View your maintenance window in Switchboard, including upcoming and recent maintenance. You can postpone scheduled maintenance to another window in the same week by contacting your Customer Success Manager at least one week in advance.

The scheduled weekly maintenance window is separate from emergency maintenance, which cannot be postponed.

Access during maintenance

Downtime is not expected for the entire duration of your maintenance window. A brief service interruption (less than one minute) may occur when compute resources restart after upgrades, typically during the first half of the maintenance window.

Long-running connections may be interrupted during this period. To minimize disruption, you can implement strategies like automatic recovery and retry.

Longer service interruptions are rare. If extended downtime is expected, GitLab provides advance notice.

Performance degradation or downtime during the scheduled maintenance window does not count against the system service level availability (SLA).

Release rollout schedule

GitLab Dedicated is upgraded to the previous minor version (N-1) after each GitLab release. For example, when GitLab 16.9 is released, GitLab Dedicated instances are upgraded to 16.8.

Upgrades occur in your selected maintenance window according to the following schedule, where T is the date of a minor GitLab release:

Calendar days after releaseMaintenance window region
T+5Europe, Middle East, and Africa,
Americas (Option 1)
T+6Asia Pacific
T+10Americas (Option 2)

For example, GitLab 16.9 released on 2024-02-15. Instances in the EMEA and Americas (Option 1) regions were then upgraded to 16.8 on 2024-02-20, 5 days after the 16.9 release.

If a production change lock (PCL) is active during a scheduled upgrade, GitLab defers the upgrade to the first maintenance window after the PCL ends.

A PCL for GitLab Dedicated is a complete pause on all production changes during periods of reduced team availability such as major holidays.
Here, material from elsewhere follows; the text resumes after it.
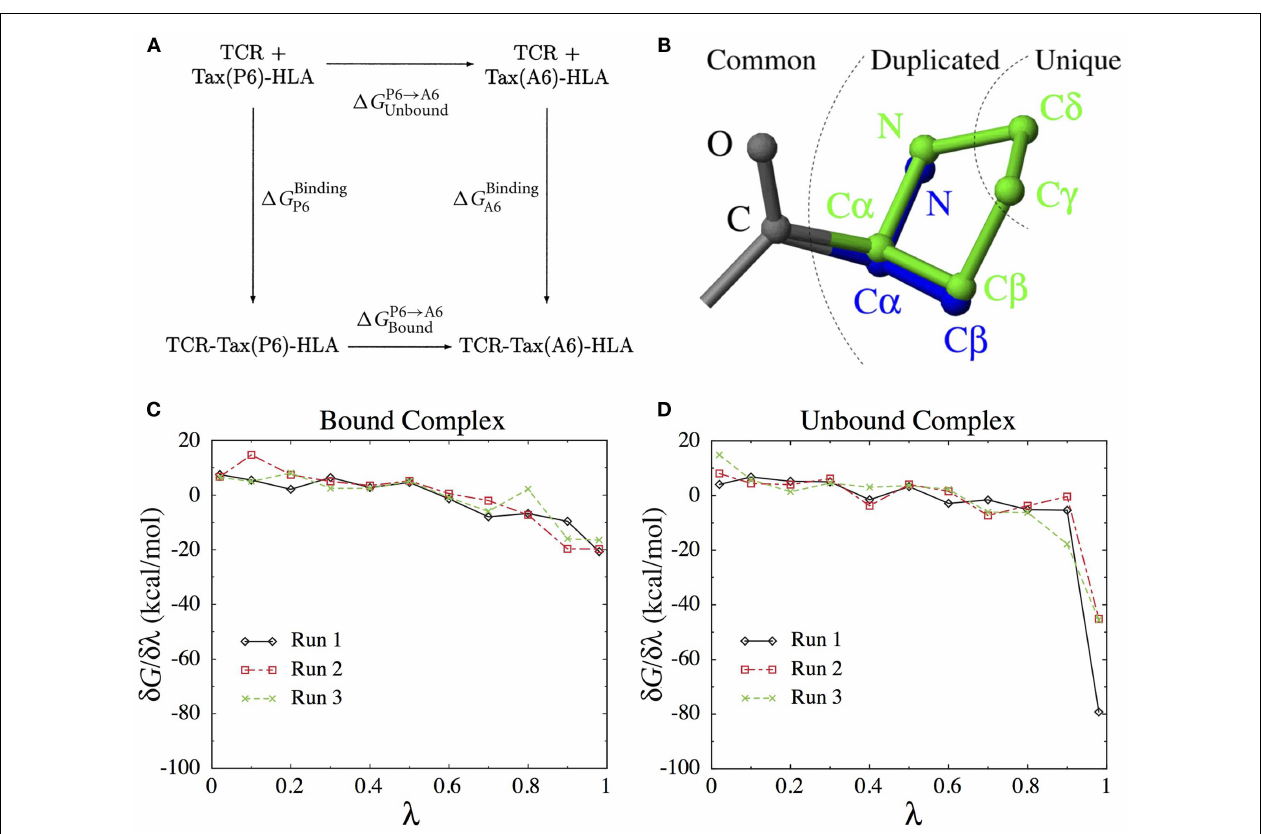
Unique atoms vanish, with their non-bonded interactions switched to zero and their bonded interactions unchanged. (C) Derivatives of the free energy obtained for each λ -value in three independent runs for the bound complex. (D) Idem for the unbound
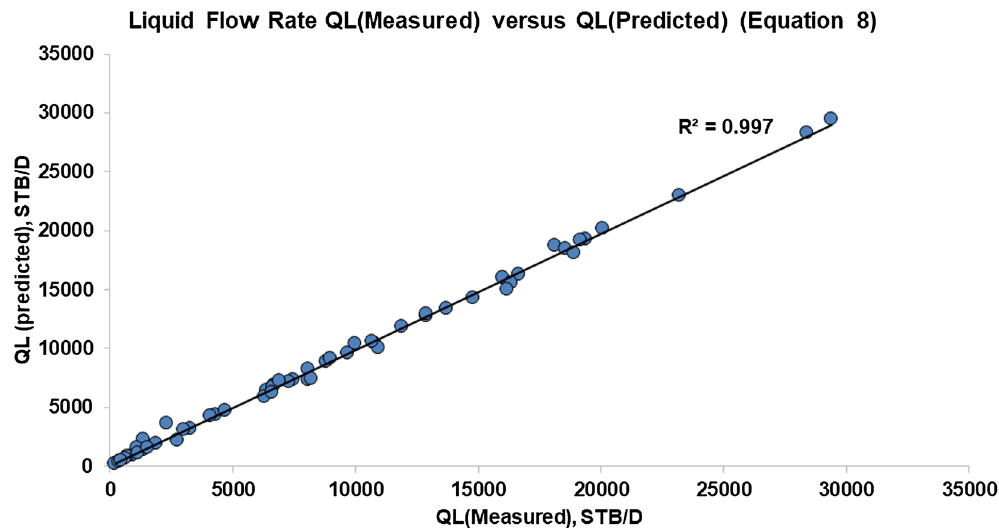
Fig. 6 Liquid flow rate Q Q L(predicted) versus L(measured) reveals a strong correlation and high reliability and accuracy for the Reshadat oil field applying the GA optimized Eq. (8) to the test data subset (55 data records)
During a PCL, the following is paused:

  • Configuration changes using Switchboard.
  • Code deployments or infrastructure changes.
  • Automated maintenance.
  • New customer onboarding.

When a PCL is in effect, Switchboard displays a notification banner to alert users. PCLs help ensure system stability when support resources may be limited.

Emergency maintenance

Emergency maintenance is initiated when urgent actions are required on a GitLab Dedicated tenant instance. For example, when a critical (S1) security vulnerability requires urgent patching, GitLab performs emergency maintenance to upgrade your tenant instance to a secure version. This maintenance can occur outside scheduled maintenance windows.

GitLab prioritizes stability and security while minimizing customer impact during emergency maintenance. The specific maintenance procedures follow established internal processes, and all changes undergo appropriate review and approval before they are applied.

GitLab provides advance emergency maintenance notice when possible and sends complete details after the issue is resolved. The GitLab Support team creates a support ticket and notifies all Switchboard users by email.

You cannot postpone emergency maintenance, because the same process must be applied to all GitLab Dedicated instances to ensure their security and availability.